The spectral theorem for a real $n \times n$ symmetric matrix $A$ says that $A$ is diagonalizable with all eigenvalues real. If $A$ happens to have non-negative integer entries, it can be interpreted as the adjacency matrix of an undirected graph $G$, and the spectral theorem gives us information about how the sequences $A_{ij}^n$ behave, which count the number of walks of length $n$ from vertex $i$ to vertex $j$. In particular, it says that $A_{ij}^n$ has the form $\sum_{k=1}^{n} a_{ijk} \lambda_k^n$ for some real $\lambda_k$ and some $a_{ijk}$.

If $A$ is not symmetric, on the other hand, two things can happen that don't happen in the above case:

The $\lambda_k$ may fail to be real. In other words, there can be "periodicity" of period greater than $2$ in the sequences $A_{ij}^n$. This happens, for example, if $A$ is a directed cycle graph.

The coefficients $a_{ijk}$ may be polynomials in $n$. This happens, for example, if $A$ is a directed path graph with loops based at each vertex.

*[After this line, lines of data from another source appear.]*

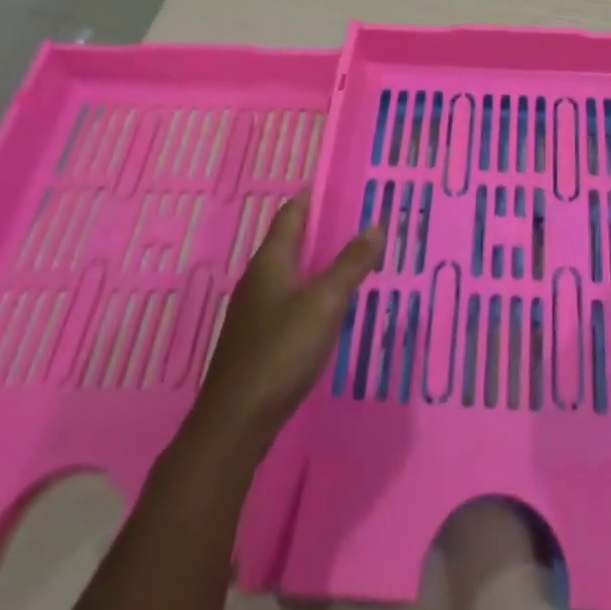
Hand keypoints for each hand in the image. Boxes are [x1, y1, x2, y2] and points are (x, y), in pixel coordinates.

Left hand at [184, 191, 384, 459]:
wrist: (234, 424)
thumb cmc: (280, 352)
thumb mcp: (325, 303)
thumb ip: (351, 264)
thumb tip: (376, 225)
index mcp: (270, 261)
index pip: (291, 214)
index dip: (312, 198)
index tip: (336, 185)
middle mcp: (258, 279)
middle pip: (289, 242)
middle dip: (318, 229)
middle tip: (355, 220)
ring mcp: (254, 312)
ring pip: (289, 273)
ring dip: (315, 262)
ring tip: (348, 259)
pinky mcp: (256, 340)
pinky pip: (288, 300)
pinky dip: (310, 291)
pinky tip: (328, 307)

Is it possible to prove "combinatorially" that neither of these things can happen when $A$ is symmetric? (What I mean is that, given only that you know what $A_{ij}^n$ looks like in terms of eigenvalues, what can you prove just by looking at $G$?) For example, it is straightforward to prove that the coefficient of the largest positive eigenvalue is constant by a path-counting argument which I described here. I think a path-counting argument can also in principle prove that the $\lambda_k$ are real via some kind of mixing argument which could show that the only constraint on the length of a long walk from a vertex to itself is its length mod 2 (due to the presence of even cycles). I think such an argument can at least show that the eigenvalues of maximum absolute value must be real, but I don't know how easy it is to deduce information about the other eigenvalues.

If you have a solution with "adjacency matrix" replaced by "Laplacian," I'd also be interested in that.